Most TE cells do not respond to all objects, but to a subset, often only a few, objects among hundreds of objects tested. These cells are selective for visual features shared by the objects, such as a particular shape, color, texture or a combination of these. Although stimulus features critical for activating TE cells are more complex than those at earlier visual cortices, they are still simpler than the complex features of objects around us. Individual TE cells do not signal abstract representation of a particular object.

TE cells with similar selectivity cluster in multiple columns separated by those with different stimulus preferences. Stimuli which activate cells in one column do not excite cells in adjacent columns. The width of each column is 0.4-0.5 mm on average. Repeated recordings from the same site suggest that stimulus selectivity of columns remains stable for at least 30 days. The discreteness and temporal stability of TE columns allow us to estimate the number of columns in area TE. The number is estimated to be 1300-2000. The number of distinct object features represented in the TE may be smaller than this number, because there appear to be multiple columns selective for similar features.
Although stimulus selectivity of columns remains stable in the present experimental conditions, this does not exclude the possibility that the columns in the TE can be reorganized under certain circumstances. Indeed, stimulus selectivity of cells in the TE and an adjacent area in the perirhinal cortex has been shown to change when monkeys are trained to memorize and discriminate artificially synthesized shapes. The results, taken together, suggest that TE columns are dynamically maintained and, when necessary, can undergo changes.

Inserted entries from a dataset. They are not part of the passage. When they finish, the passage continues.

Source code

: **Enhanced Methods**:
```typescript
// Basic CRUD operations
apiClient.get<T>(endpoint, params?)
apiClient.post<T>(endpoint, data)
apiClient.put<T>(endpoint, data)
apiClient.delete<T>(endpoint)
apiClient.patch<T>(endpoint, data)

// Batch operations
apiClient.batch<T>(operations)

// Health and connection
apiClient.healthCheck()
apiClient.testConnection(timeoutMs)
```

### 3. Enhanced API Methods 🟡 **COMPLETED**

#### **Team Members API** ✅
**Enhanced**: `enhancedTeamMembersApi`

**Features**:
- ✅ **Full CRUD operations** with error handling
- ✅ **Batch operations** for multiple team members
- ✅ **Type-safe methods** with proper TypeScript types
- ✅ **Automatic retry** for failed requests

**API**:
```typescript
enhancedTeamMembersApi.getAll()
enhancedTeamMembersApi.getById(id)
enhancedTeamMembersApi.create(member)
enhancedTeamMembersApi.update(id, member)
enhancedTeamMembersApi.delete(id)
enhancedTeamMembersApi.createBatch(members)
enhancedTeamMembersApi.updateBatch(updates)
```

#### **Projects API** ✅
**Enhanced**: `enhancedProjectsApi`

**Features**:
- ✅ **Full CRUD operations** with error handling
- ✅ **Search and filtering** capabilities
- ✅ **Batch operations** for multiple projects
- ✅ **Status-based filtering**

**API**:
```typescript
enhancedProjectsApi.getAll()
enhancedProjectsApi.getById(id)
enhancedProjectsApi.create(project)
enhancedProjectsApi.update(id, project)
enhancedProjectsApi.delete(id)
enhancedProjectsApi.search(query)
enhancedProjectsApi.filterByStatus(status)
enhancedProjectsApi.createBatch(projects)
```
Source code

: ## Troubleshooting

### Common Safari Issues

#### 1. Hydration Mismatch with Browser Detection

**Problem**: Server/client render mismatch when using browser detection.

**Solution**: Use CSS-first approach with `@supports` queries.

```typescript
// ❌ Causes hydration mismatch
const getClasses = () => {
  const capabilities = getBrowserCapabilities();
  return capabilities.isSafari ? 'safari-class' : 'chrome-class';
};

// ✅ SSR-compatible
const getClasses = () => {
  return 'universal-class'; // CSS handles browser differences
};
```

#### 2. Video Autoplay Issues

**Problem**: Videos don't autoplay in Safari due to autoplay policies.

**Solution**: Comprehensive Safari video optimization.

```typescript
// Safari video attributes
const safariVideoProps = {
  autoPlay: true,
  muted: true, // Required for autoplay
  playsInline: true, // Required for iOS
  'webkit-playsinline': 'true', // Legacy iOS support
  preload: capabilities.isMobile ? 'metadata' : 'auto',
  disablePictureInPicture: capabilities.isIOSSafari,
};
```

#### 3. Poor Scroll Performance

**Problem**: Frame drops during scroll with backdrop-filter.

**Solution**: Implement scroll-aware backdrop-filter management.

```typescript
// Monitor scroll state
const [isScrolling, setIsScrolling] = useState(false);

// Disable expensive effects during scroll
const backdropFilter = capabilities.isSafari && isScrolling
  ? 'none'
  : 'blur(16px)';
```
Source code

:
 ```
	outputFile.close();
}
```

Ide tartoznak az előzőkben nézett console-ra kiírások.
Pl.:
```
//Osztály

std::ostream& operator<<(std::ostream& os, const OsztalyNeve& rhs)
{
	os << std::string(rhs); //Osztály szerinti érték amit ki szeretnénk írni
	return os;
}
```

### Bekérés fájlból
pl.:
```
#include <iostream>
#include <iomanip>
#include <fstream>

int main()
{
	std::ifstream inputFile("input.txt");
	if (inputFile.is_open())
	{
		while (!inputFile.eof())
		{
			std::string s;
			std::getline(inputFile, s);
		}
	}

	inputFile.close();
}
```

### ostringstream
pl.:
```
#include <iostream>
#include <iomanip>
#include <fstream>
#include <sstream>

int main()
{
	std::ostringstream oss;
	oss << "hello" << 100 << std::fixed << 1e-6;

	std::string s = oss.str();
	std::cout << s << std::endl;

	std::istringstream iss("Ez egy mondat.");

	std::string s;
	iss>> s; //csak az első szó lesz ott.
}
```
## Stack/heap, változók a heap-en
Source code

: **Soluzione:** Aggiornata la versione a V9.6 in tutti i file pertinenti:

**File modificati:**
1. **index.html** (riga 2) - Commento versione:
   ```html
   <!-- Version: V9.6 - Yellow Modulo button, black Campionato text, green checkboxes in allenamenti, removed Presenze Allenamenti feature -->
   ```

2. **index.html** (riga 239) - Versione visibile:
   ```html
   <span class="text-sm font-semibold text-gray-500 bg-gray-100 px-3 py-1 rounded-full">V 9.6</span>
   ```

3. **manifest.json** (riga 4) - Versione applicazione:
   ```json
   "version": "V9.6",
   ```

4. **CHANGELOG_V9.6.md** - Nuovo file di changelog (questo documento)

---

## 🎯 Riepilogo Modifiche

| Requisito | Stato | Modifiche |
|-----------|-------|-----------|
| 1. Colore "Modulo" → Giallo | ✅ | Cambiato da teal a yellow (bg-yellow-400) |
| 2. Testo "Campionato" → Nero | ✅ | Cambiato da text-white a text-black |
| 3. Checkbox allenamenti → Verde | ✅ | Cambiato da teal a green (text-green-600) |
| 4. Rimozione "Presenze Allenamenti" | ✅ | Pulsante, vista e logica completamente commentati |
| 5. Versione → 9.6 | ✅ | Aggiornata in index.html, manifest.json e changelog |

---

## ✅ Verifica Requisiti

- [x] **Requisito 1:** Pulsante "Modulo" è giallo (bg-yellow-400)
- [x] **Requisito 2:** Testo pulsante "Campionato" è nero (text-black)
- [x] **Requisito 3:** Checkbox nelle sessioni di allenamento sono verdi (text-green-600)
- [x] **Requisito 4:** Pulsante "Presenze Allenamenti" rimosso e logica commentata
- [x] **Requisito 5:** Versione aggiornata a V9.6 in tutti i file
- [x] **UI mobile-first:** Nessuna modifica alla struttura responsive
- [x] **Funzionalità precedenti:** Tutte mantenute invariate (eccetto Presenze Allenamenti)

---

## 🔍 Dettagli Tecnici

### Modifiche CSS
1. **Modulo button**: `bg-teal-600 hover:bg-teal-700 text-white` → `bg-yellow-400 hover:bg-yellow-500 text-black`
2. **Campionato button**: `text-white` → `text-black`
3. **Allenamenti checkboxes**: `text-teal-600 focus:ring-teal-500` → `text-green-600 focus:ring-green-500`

When a monkey sees an object, a particular subset of columns, not the entire TE, or a single column, or a single “grandmother” cell, will be activated by the image. Different component features of the object activate different subsets of columns. The composition of the entire image may be represented by the combination of active columns. One TE may hold only a few hundred of the components expressed in columns, but the principle of combination allows the TE to represent an almost infinite number of objects. Exactly how component features create an image of the whole object remains enigmatic.

Supported by grants from the Uehara Memorial Foundation, the Casio Science Promotion Foundation, the Ichiro Kanehara Foundation, and the Ministry of Education, Science and Culture, Japan (No. 07252218).